*** Opening Page extract ***

Job Manager may fail to load if your job produced huge amounts of metadata. In these cases, skip to using the Workflow Dashboard (described below)!


Troubleshooting_Job_Manager_Screen_shot.png

1. Error message

The message listed under Failure Messages isn't always short and sweet, and, if interpreted incorrectly, will lead you down the wrong debugging path. Instead, use the message to identify and investigate which task failed. 

Error Message Examples 

Below we’ve provided some common errors and their possible meaning as aid. There isn’t a solution for all of them, so feel free to post your error on the Terra forum so the team could help you through the message.
  • The job was stopped before the command finished. PAPI error code 4. User specified operation timeout reached
    The maximum time a non-preemptible PAPI VM can survive is 1 week (168 hours). This is a default set by Google Pipelines API. If you are running into this error, we recommend increasing the CPU or memory, using larger disks, or using SSDs rather than HDDs in order to speed up the work so that it doesn't run out of time. You can alternatively try to chunk the work into smaller, separate workflows.
  • PAPI error code 9
    Check stderr/stdout because the “command block” component of a task ended up failing which generated a non-zero return code. Consult the stderr/stdout file for a stacktrace/exception. To learn more about this error, see this article

  • Job exit code 3 [See PAPI error code 9]
    PAPI error code 9. Please check the log file for more details. To learn more about this error, see this article

  • PAPI Error code 10
    This error means the job exited in such an abrupt way that the machine where the command was running has essentially crashed. It can also mean that the job was preempted (this is less common). To rule out this last possibility, check whether the requested machine was preemptible. To learn more about this error, see this article

  • The task run request has exceeded the maximum PAPI request size (146800064 bytes)

*** Closing Page extract ***

§ **Your tasks**
• 1. Can you reproduce the records from the line containing "Horizontal angle of view: 55.4°." through the end of the records?
• 2. Can you carry on the Job Manager troubleshooting text from the point where it stops?
The records are unrelated to the Job Manager troubleshooting text.

*** Opening Source material ***

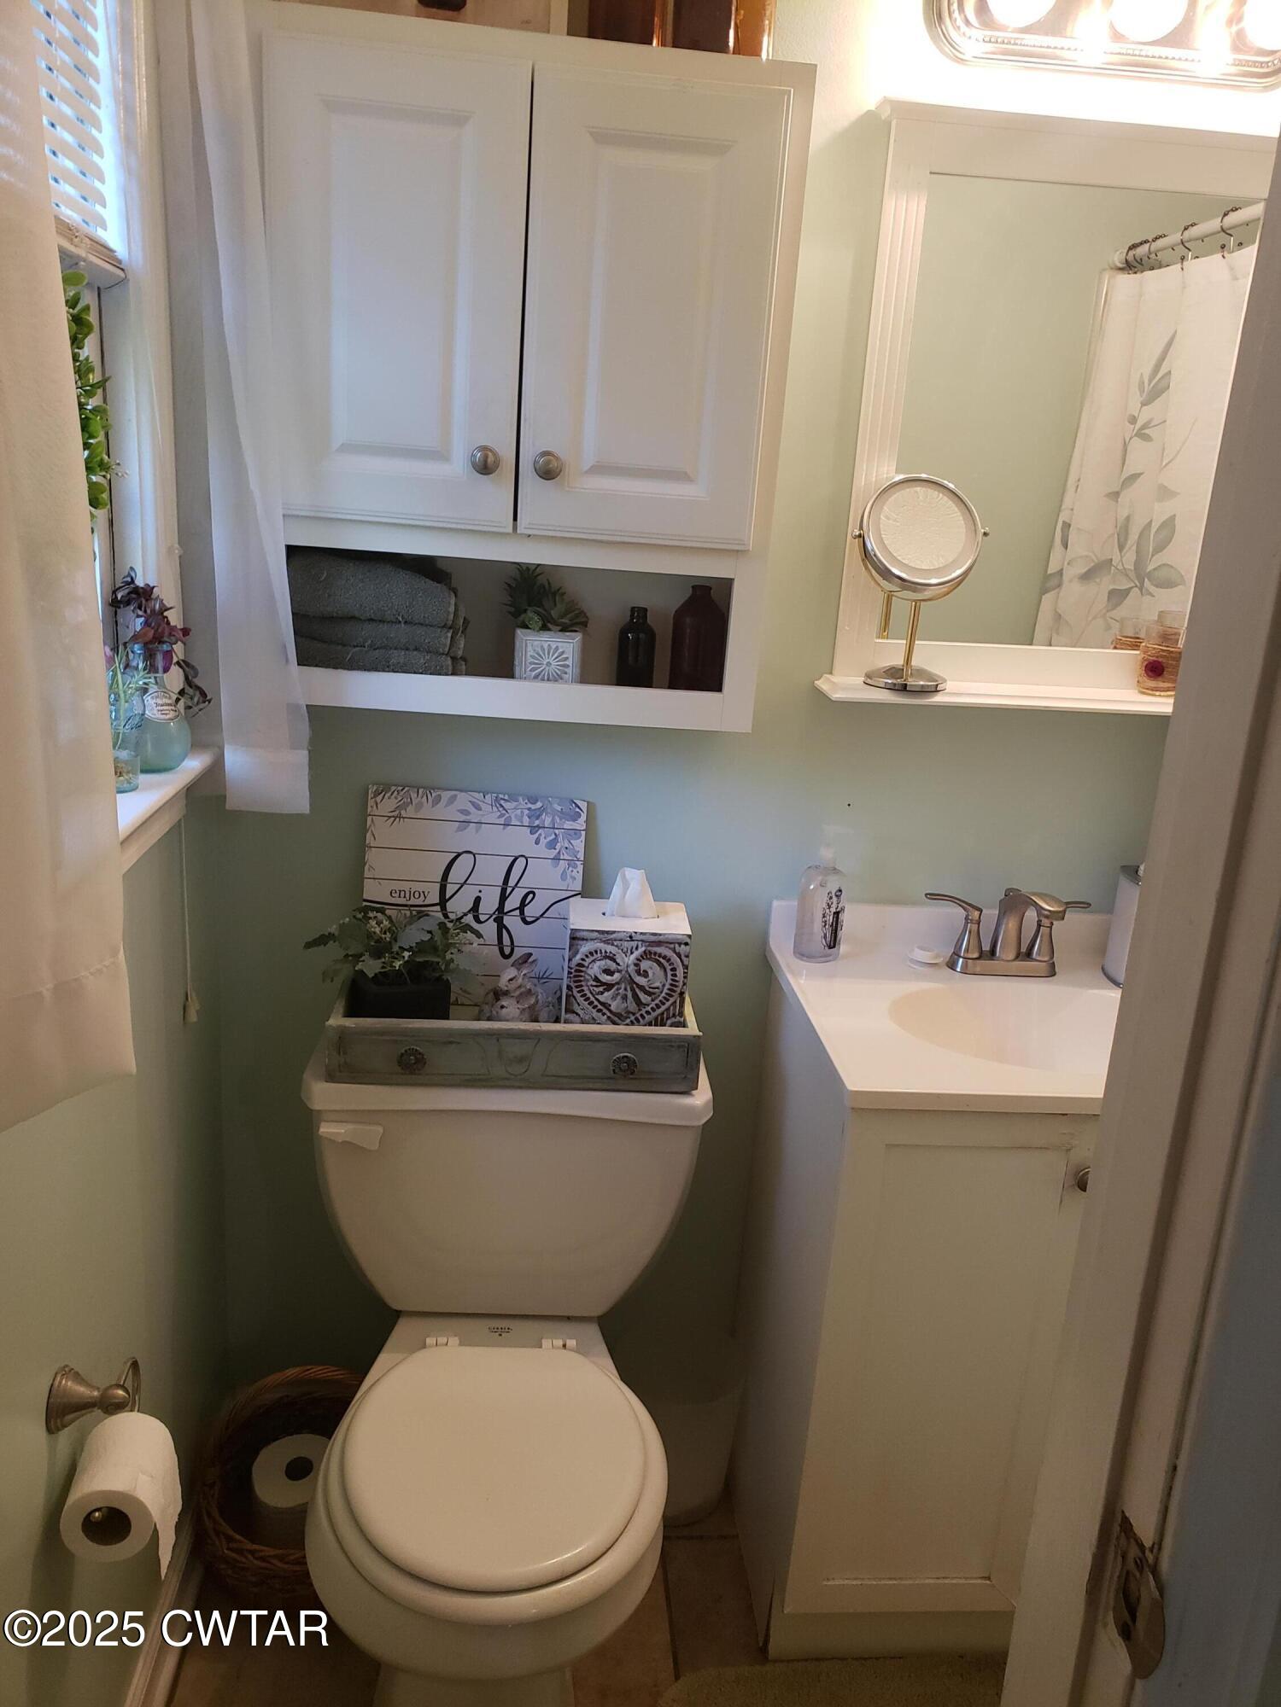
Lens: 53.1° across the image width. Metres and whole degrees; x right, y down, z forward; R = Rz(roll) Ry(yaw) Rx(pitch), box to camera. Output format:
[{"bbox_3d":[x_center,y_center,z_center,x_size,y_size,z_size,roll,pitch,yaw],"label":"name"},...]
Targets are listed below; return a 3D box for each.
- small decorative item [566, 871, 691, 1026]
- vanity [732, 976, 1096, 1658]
[{"bbox_3d":[-0.021,0.130,1.646,0.147,0.221,0.138,2,18,-5],"label":"small decorative item"},{"bbox_3d":[0.476,0.596,1.751,0.605,0.802,0.445,2,18,-5],"label":"vanity"}]

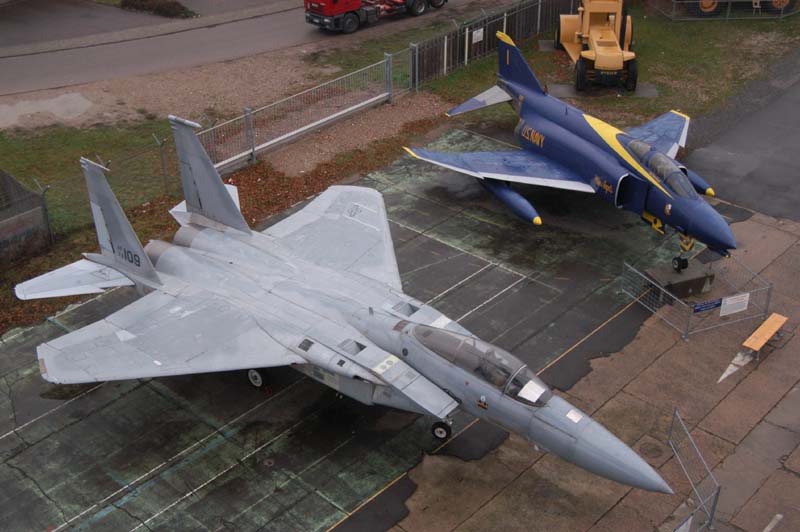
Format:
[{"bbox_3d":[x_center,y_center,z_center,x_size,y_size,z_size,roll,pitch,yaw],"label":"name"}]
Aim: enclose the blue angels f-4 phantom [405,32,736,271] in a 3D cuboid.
[{"bbox_3d":[7.054,-4.407,38.669,11.710,5.050,17.500,-10,25,-16],"label":"blue angels f-4 phantom"}]

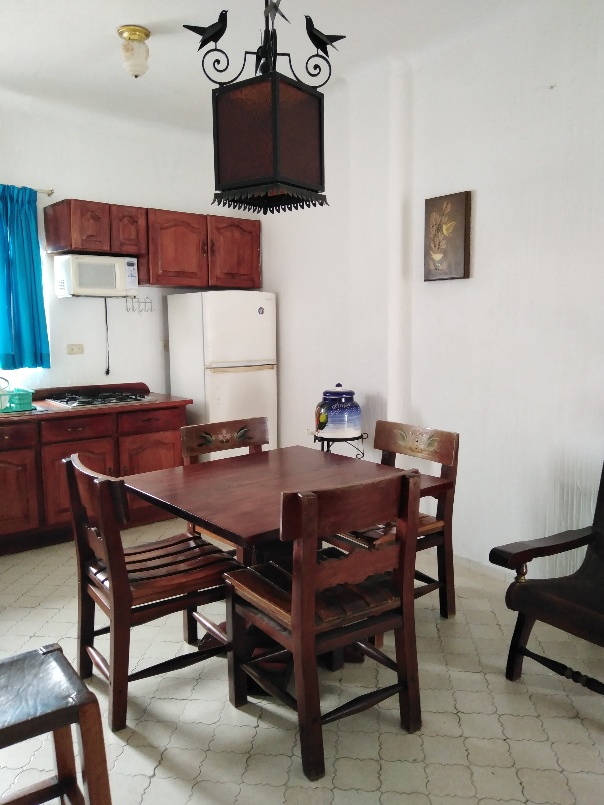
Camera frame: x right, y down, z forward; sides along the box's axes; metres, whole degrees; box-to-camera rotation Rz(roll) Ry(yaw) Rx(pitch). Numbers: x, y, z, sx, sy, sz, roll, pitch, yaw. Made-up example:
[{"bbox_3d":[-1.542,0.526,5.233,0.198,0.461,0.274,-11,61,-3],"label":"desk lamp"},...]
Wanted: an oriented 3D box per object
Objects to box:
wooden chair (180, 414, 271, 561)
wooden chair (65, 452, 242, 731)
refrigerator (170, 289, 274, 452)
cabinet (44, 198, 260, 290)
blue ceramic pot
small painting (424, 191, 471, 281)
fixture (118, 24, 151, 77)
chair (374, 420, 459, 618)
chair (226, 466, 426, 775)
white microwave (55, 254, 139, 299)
[{"bbox_3d":[-0.270,0.574,3.094,0.543,0.902,0.550,-6,9,-34],"label":"wooden chair"},{"bbox_3d":[-0.580,0.664,2.410,0.543,0.902,0.550,-6,9,-34],"label":"wooden chair"},{"bbox_3d":[-0.642,-0.044,4.947,0.620,1.664,0.663,-6,9,-36],"label":"refrigerator"},{"bbox_3d":[-1.076,-1.175,4.706,1.537,0.547,0.402,-6,9,-36],"label":"cabinet"},{"bbox_3d":[0.239,0.052,4.009,0.306,0.352,0.306,-1,7,0],"label":"blue ceramic pot"},{"bbox_3d":[0.815,-0.925,3.412,0.046,0.464,0.281,-6,9,-36],"label":"small painting"},{"bbox_3d":[-0.918,-1.925,3.335,0.176,0.251,0.176,-6,9,-36],"label":"fixture"},{"bbox_3d":[0.386,0.588,2.925,0.550,0.902,0.543,-6,9,-34],"label":"chair"},{"bbox_3d":[0.037,0.691,2.151,0.550,0.902,0.550,-5,9,-32],"label":"chair"},{"bbox_3d":[-1.476,-0.895,4.376,0.465,0.282,0.359,-6,9,-36],"label":"white microwave"}]

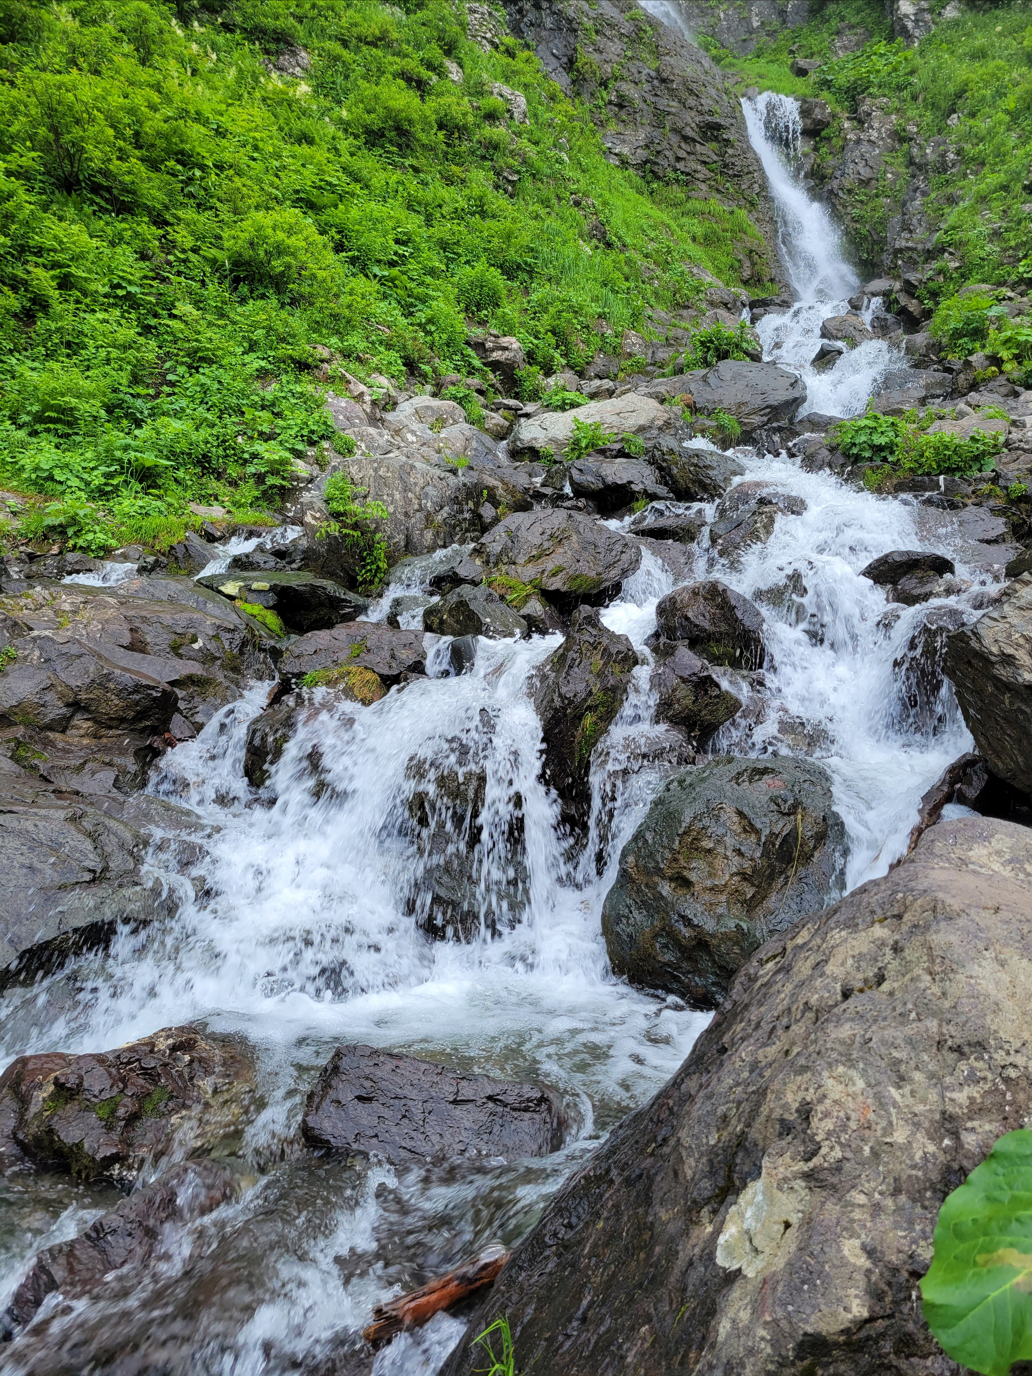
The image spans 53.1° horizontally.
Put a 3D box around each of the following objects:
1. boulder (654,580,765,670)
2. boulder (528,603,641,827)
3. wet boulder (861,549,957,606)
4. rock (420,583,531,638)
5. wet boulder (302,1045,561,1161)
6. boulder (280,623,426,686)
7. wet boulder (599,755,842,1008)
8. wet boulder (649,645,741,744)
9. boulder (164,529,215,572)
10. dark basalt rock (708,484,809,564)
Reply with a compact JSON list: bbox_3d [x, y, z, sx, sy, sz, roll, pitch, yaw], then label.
[{"bbox_3d":[1.086,-0.343,5.800,0.611,0.523,0.580,1,7,11],"label":"boulder"},{"bbox_3d":[0.326,0.170,5.000,0.518,1.130,0.600,0,7,4],"label":"boulder"},{"bbox_3d":[2.618,-0.729,6.900,0.600,0.397,0.500,3,7,21],"label":"wet boulder"},{"bbox_3d":[-0.236,-0.418,5.900,0.598,0.345,0.450,0,7,-2],"label":"rock"},{"bbox_3d":[-0.261,1.346,3.300,0.830,0.298,0.480,-1,7,-12],"label":"wet boulder"},{"bbox_3d":[-0.823,-0.172,5.250,0.729,0.299,0.500,-1,7,-9],"label":"boulder"},{"bbox_3d":[0.874,0.803,4.400,0.998,0.988,0.920,1,7,12],"label":"wet boulder"},{"bbox_3d":[0.910,0.046,5.250,0.453,0.528,0.500,1,7,10],"label":"wet boulder"},{"bbox_3d":[-2.394,-1.003,7.600,0.352,0.321,0.350,-2,7,-17],"label":"boulder"},{"bbox_3d":[1.751,-1.186,7.500,0.686,0.566,0.650,2,7,13],"label":"dark basalt rock"}]

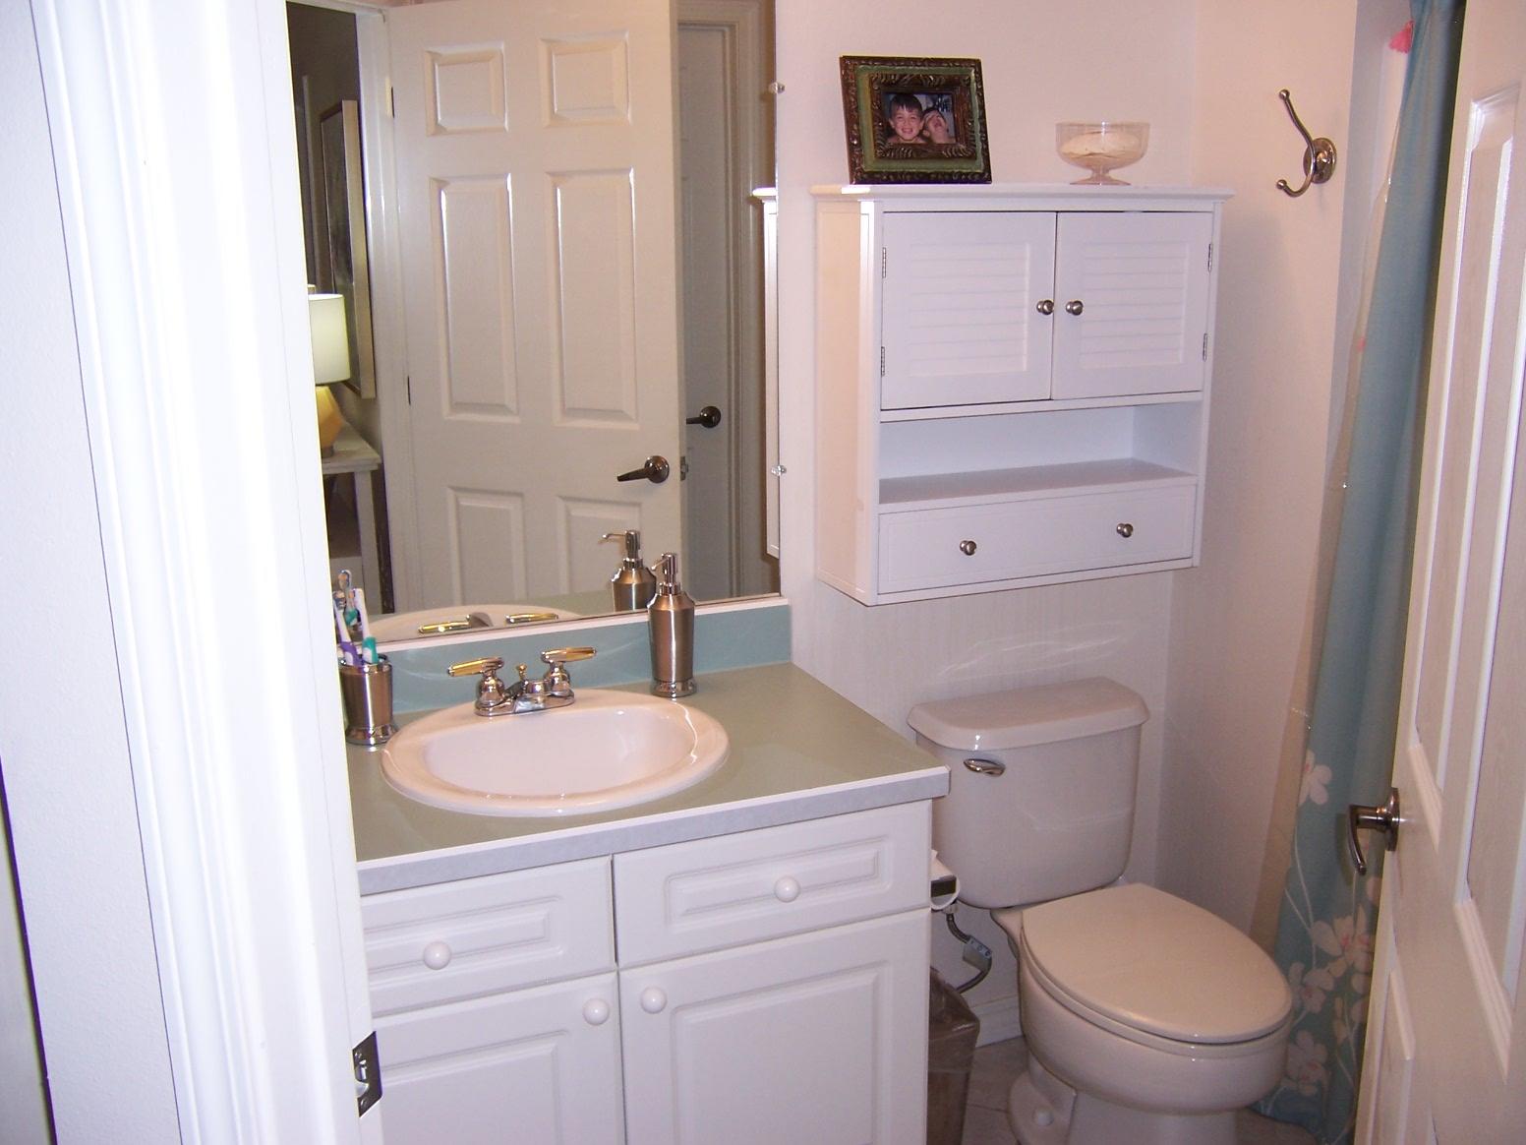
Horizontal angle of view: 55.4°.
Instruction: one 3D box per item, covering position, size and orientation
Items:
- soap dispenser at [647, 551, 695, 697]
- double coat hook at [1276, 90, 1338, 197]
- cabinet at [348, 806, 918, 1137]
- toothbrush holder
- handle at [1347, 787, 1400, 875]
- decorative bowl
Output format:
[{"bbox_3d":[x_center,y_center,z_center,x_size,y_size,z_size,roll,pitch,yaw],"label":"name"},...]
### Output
[{"bbox_3d":[-0.148,0.083,2.248,0.073,0.220,0.091,5,14,25],"label":"soap dispenser"},{"bbox_3d":[0.822,-0.658,2.237,0.092,0.158,0.069,-6,14,-21],"label":"double coat hook"},{"bbox_3d":[-0.282,0.662,2.120,0.881,0.766,0.561,-6,14,-21],"label":"cabinet"},{"bbox_3d":[-0.562,0.181,2.079,0.074,0.115,0.074,-6,14,-21],"label":"toothbrush holder"},{"bbox_3d":[0.583,0.244,1.389,0.051,0.065,0.124,4,14,19],"label":"handle"},{"bbox_3d":[0.549,-0.675,2.351,0.149,0.096,0.149,-1,13,0],"label":"decorative bowl"}]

*** Closing Source material ***

§ **Exercise results**
• 1.
Horizontal angle of view: 55.4°.
Instruction: one 3D box per item, covering position, size and orientation
Items:
- soap dispenser at [647, 551, 695, 697]
- double coat hook at [1276, 90, 1338, 197]
- cabinet at [348, 806, 918, 1137]
- toothbrush holder
- handle at [1347, 787, 1400, 875]
- decorative bowl
Output format:
[{"bbox_3d":[x_center,y_center,z_center,x_size,y_size,z_size,roll,pitch,yaw],"label":"name"},...]
### Output
[{"bbox_3d":[-0.148,0.083,2.248,0.073,0.220,0.091,5,14,25],"label":"soap dispenser"},{"bbox_3d":[0.822,-0.658,2.237,0.092,0.158,0.069,-6,14,-21],"label":"double coat hook"},{"bbox_3d":[-0.282,0.662,2.120,0.881,0.766,0.561,-6,14,-21],"label":"cabinet"},{"bbox_3d":[-0.562,0.181,2.079,0.074,0.115,0.074,-6,14,-21],"label":"toothbrush holder"},{"bbox_3d":[0.583,0.244,1.389,0.051,0.065,0.124,4,14,19],"label":"handle"},{"bbox_3d":[0.549,-0.675,2.351,0.149,0.096,0.149,-1,13,0],"label":"decorative bowl"}]

• 2.
    When localizing lots of files at once, the command length in physical characters can get too long and you will see an error message similar to the one shown above. For this example, the user had 1000s of inputs attempting to be localized to a task when the workflow failed. To fix an issue like this, you can create a tar.gz of all the input files and provide it as an input to the workflow, then localize and unzip within the task.

  • Job ____ exited with return code _ which has not been declared as a valid return code
    This error message is just saying that your command or tool failed in some way, returning a non-zero return code which Cromwell considers a failure. To troubleshoot, we recommend searching for “error” in the log file for your task. If your command/tool produced a useful error message, you may find a solution by searching for that message in your search engine of choice.


2. Log files

If it's not immediately obvious what failed, the best sources of information are log files, which you can access directly from the Job manager interface by clicking on the icon at the left. These files are generated by Cromwell when executing any task and are placed in the task's folder along with its output. In Terra, we add quick links to these files to make troubleshooting easier.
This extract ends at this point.